The Benetton adventure began in 1965 in Castrette (Treviso) when the company gradually managed to conquer important shares in the knitwear market with highly innovative intuitions at the time: instead of using wool of different colors for the sweaters, raw wool was used to create many models that were dyed according to the needs of fashion, in order to be faster in restocking the shops. The first logo was designed in 1965 and reproduced the detail of a weave of fabric, called “folpetto” that is octopus in Venetian dialect, with the name “Maglierie benetton”.

In 1971 Franco Giacometti and Giulio Cittato made changes to the logo: the only surname “Benetton” inside a rectangle with rounded edges. The logo for the children’s line “012” was also designed in 1972.

In the first advertising campaigns the product was still clearly visible while others were the discourses that were beginning to assert themselves, first of all that of the integration of races since the photographer and art director Oliviero Toscani insistently used models of all nationalities. A slogan appeared in 1989, “all the colors of the world”, which will become the headline for the advertising campaigns of the Eighties and then evolve towards the “United Colors of Benetton” logo designed by Bruno Sutter, art director of the Eldorado agency who he took care of the creation of the catalogs.

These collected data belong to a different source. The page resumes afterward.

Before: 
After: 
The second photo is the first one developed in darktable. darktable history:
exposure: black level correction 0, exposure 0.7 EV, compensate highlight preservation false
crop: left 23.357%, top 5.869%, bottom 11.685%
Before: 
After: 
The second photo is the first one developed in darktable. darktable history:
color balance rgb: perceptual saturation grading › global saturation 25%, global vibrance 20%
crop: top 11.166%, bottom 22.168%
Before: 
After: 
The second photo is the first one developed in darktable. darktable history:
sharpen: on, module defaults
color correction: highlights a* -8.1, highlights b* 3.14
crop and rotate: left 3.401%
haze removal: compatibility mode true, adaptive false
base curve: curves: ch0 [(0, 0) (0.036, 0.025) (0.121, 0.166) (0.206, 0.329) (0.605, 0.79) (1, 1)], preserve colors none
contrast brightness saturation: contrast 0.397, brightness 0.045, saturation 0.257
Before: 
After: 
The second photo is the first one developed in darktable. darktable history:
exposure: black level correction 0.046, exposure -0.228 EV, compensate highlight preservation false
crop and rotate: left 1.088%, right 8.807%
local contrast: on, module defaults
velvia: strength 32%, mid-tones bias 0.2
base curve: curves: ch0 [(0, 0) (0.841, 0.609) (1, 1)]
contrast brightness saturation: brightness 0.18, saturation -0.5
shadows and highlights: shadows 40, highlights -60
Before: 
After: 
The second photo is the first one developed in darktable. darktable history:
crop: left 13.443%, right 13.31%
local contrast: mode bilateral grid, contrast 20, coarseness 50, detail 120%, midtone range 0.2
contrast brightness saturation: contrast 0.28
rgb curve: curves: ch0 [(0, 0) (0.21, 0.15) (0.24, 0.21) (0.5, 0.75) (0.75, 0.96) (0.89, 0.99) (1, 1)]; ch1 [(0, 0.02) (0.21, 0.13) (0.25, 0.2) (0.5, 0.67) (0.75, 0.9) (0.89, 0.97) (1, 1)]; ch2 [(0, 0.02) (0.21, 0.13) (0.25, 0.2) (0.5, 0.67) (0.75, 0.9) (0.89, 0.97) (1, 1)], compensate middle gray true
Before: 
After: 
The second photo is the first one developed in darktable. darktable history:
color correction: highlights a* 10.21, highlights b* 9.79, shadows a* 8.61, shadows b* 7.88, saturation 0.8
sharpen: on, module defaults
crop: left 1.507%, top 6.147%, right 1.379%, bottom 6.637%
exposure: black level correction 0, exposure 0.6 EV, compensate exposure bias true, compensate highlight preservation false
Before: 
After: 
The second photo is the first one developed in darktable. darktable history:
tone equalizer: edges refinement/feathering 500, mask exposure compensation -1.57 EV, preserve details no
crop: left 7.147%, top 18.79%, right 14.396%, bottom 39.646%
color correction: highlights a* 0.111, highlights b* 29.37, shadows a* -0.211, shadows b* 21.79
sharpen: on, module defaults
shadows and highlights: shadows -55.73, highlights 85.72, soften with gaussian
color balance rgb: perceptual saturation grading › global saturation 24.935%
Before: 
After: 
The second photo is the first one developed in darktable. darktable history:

In 1996 Massimo Vignelli made a slight restyling: from the centered writings placed in the center of the green rectangle we passed to the left flag writings placed at the top left.

In an increasingly competitive market, Benetton records the need to rethink visual identity; in 2011 the Pentagram agency will be in charge. The core of the new identity remains the familiar green label with only the typographic restyling of the “Benetton Sans” based on the “Gill Sans” chosen in the Eighties. Pentagram suggested that the company revive its classic “knit stitch”, a sign that it enjoyed great recognition despite having fallen into disuse in the early nineties.